ACTIVITY
Every line below that has "static" in it should be copied.

Dataset entries

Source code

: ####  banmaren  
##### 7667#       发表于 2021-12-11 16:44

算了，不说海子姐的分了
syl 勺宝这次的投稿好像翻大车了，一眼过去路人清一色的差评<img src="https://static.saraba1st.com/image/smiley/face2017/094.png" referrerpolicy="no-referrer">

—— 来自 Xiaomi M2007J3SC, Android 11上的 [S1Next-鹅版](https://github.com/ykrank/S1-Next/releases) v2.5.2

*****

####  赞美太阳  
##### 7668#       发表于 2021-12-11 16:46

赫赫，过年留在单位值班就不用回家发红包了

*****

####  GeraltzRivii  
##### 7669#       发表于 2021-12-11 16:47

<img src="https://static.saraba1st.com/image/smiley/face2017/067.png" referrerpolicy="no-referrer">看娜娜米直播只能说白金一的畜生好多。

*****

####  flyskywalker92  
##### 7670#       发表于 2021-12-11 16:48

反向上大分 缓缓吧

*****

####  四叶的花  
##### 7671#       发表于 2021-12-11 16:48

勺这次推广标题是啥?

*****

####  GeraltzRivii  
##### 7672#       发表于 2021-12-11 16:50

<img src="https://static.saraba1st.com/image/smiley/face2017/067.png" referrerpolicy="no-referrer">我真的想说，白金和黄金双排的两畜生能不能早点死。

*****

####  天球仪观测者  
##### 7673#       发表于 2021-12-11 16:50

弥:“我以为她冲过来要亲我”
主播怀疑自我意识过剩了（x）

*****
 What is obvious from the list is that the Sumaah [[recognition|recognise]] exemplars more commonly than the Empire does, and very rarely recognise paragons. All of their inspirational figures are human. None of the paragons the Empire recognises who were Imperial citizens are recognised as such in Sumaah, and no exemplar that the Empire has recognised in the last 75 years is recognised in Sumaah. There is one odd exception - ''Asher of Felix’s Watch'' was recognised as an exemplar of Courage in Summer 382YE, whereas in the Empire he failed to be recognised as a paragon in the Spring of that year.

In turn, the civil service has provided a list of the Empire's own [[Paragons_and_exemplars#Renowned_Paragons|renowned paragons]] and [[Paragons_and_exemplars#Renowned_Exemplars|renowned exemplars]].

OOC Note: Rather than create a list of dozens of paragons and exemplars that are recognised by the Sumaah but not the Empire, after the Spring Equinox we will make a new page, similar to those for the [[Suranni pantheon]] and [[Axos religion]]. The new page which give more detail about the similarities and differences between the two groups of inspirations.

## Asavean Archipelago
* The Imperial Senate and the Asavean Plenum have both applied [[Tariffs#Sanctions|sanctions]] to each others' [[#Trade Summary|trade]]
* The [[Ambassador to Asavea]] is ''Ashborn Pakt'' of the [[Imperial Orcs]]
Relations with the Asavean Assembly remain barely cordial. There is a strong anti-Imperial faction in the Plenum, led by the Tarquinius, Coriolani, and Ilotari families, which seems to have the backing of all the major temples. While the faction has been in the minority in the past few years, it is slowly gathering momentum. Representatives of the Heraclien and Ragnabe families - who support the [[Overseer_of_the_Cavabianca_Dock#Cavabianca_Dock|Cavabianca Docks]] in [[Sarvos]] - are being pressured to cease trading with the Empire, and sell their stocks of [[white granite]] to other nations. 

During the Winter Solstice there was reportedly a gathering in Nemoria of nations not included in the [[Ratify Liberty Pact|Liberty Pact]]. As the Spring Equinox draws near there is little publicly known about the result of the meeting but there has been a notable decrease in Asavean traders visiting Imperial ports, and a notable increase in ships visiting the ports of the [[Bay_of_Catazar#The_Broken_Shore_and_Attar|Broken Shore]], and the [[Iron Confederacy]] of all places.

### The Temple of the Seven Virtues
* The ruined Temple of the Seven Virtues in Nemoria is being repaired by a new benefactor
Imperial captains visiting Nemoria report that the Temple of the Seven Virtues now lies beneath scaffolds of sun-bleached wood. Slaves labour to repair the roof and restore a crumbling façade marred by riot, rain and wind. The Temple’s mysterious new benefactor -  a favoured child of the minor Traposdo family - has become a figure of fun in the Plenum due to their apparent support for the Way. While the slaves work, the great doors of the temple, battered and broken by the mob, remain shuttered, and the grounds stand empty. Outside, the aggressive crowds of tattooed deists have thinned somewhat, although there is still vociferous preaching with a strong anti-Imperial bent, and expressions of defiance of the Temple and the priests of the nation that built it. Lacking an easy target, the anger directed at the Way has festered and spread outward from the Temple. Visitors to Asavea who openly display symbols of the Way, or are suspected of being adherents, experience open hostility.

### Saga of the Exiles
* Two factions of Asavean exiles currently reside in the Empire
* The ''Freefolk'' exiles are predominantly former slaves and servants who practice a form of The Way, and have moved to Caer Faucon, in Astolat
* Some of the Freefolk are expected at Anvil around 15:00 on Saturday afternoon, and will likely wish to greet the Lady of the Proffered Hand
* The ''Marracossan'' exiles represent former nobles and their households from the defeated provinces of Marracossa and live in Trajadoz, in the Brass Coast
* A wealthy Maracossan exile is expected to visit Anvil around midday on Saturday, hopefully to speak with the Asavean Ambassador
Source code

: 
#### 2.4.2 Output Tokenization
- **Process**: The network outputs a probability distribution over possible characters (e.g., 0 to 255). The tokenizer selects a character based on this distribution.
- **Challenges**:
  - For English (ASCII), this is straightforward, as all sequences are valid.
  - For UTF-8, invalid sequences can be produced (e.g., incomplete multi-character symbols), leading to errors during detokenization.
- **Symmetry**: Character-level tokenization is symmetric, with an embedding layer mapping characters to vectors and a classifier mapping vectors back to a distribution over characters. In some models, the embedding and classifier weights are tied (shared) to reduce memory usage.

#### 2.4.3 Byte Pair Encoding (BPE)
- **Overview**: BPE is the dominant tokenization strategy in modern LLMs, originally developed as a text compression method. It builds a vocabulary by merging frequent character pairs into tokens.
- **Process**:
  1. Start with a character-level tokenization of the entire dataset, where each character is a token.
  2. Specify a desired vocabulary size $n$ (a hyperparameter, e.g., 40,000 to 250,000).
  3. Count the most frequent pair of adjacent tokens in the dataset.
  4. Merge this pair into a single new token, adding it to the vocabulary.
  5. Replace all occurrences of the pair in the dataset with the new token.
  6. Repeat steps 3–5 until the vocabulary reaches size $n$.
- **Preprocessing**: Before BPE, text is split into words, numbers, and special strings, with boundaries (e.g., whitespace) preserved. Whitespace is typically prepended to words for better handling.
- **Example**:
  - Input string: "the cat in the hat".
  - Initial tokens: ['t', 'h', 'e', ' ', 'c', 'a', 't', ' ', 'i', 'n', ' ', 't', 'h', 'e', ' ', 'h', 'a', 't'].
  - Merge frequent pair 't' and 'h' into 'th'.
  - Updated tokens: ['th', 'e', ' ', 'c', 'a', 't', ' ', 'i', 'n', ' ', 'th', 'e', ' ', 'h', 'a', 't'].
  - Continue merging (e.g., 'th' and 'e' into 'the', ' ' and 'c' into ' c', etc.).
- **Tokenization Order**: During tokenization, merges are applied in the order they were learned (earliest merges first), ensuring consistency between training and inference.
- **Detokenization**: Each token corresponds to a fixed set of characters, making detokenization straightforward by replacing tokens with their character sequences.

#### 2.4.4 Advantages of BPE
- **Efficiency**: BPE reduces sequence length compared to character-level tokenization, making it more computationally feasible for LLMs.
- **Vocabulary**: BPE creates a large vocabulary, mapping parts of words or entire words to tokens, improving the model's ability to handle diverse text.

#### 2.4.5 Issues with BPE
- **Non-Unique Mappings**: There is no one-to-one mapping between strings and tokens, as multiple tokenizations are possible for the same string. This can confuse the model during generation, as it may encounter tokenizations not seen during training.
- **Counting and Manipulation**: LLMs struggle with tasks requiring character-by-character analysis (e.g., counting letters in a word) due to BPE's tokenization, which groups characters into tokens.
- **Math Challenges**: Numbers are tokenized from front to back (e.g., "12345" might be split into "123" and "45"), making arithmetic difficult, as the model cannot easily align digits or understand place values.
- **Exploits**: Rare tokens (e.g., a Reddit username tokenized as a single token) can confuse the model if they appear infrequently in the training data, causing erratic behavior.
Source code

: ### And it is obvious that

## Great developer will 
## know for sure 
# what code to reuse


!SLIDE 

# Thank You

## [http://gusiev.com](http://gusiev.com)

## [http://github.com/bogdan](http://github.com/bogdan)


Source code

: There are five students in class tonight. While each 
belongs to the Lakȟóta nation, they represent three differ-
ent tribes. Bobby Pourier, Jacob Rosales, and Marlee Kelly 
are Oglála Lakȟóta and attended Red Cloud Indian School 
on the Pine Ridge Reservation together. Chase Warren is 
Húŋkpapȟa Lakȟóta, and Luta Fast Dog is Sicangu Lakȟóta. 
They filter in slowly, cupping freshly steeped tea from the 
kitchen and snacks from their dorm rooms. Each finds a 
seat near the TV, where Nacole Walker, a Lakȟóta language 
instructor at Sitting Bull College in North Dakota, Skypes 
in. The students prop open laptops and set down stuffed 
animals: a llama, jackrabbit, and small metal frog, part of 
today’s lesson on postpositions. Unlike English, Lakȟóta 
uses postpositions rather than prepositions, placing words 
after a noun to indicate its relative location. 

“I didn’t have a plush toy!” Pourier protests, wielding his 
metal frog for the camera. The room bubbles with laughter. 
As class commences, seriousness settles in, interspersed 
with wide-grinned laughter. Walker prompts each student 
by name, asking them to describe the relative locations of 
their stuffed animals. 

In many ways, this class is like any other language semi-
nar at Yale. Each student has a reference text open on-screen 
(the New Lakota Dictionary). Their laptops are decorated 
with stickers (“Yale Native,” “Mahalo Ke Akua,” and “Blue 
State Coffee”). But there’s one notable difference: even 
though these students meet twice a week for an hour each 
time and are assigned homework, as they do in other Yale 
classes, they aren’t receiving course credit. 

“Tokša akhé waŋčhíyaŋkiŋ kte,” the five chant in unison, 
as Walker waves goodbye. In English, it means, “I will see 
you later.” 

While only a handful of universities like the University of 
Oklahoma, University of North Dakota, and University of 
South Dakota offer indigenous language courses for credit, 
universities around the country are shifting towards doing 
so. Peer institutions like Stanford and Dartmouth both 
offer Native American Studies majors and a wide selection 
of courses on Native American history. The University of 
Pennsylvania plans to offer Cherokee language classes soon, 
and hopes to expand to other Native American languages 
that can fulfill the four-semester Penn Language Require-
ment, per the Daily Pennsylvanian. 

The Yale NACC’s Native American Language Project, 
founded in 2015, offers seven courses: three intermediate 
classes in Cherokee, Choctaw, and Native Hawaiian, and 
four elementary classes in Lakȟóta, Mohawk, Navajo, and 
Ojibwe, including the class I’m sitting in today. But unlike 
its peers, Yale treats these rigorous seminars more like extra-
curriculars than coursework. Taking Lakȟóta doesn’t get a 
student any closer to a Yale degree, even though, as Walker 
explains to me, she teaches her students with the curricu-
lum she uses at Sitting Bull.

WRITTEN RESPONSE
syl 勺宝这次的投稿好像翻大车了，一眼过去路人清一色的差评<img src="https://static.saraba1st.com/image/smiley/face2017/094.png" referrerpolicy="no-referrer">
<img src="https://static.saraba1st.com/image/smiley/face2017/067.png" referrerpolicy="no-referrer">看娜娜米直播只能说白金一的畜生好多。
<img src="https://static.saraba1st.com/image/smiley/face2017/067.png" referrerpolicy="no-referrer">我真的想说，白金和黄金双排的两畜生能不能早点死。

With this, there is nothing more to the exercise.